**Written problem 1**
From the career-advice article, list the heading of every numbered tip.
**Written problem 2**
Answer these questions from the career-advice article:
(a) Which publication does it name as a top resource for learning the basics of the corporate sector?
(b) Which platform does it call "your friend" for contacting professionals?
(c) For how long does it suggest asking to job shadow someone?
**Written problem 3**
Extract from the career-advice article the passage that opens with the words containing "1. Develop your" and closes with "insights are invaluable.".

How to Thrive in the Corporate World as a Young Brown Girl

Much like our fellow BIPOC womxn, brown girls break barriers by simply existing in the sectors we choose to work in. The corporate sector, being historically white, able-bodied, cismale and affluent, has developed into a more inclusive place for organizations over the last decade – opening doors for heterogeneity. We have brown executives, womxn in leadership and racialized people at the table.

Progress is great, and there is general optimism for more equitable and inclusive corporate environments in the years to come. As young brown girls see themselves further represented in diverse industries, we will see more brown faces in the boardrooms, in decision-making roles and in front-line positions driving forward services and programs they connect within communities that value their insights. 

If you are a young brown girl looking to pursue a career in the corporate or private sector, here are some tips to ensure your journey is fruitful. 

1. Develop your self-awareness

You may often be the youngest person in the room, often the only racialized one, often the only womxn. Sometimes, you’ll be all three or a combination. Remember that even if you stand out, you deserve to stand tall and take up your space. You have worked hard to get where you are and your insights are invaluable.

2. Do your research

If you’re early in your career, reach out to womxn (brown or not) who have jobs you’re curious about, or career paths that intrigue you. LinkedIn is your friend, and you can reach out to professionals and arrange coffee chats to ask questions about their career paths. Always ask what someone else would recommend for resource-based learning in their field of work, and ask for someone else they would recommend you speak to. This is how you build your network. Research also means doing internet searches of industry job prospects, workplace etiquette and more. The Harvard Business Review is a top resource for learning about the basics of the corporate sector. 

3. Job shadow or volunteer for work that interests you

In addition to doing your research through online and in-person discoveries, ask the womxn you connect with to job shadow them for a half-day or for a meeting. Regardless of whether you’re in school, working or neither, you can also sign up to volunteer for events such as conferences that will give you exposure to people, work and knowledge that you can use to expand your knowledge on a particular area. Look up professional associations and networks in your area that you can volunteer with.

**Data listing**
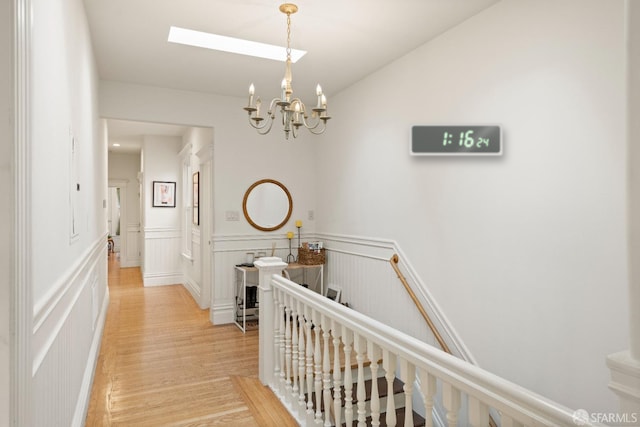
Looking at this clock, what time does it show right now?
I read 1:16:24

==

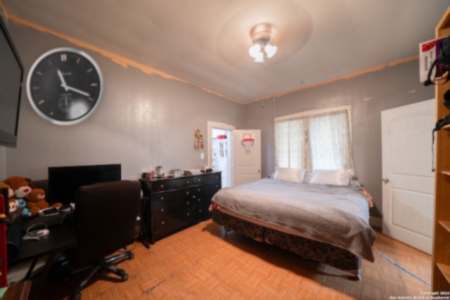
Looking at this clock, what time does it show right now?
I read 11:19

**Correct answer 1**
1. Develop your self-awareness
2. Do your research
3. Job shadow or volunteer for work that interests you

**Correct answer 2**
(a) The Harvard Business Review.
(b) LinkedIn.
(c) For a half-day or for a meeting.

**Correct answer 3**
1. Develop your self-awareness

You may often be the youngest person in the room, often the only racialized one, often the only womxn. Sometimes, you’ll be all three or a combination. Remember that even if you stand out, you deserve to stand tall and take up your space. You have worked hard to get where you are and your insights are invaluable.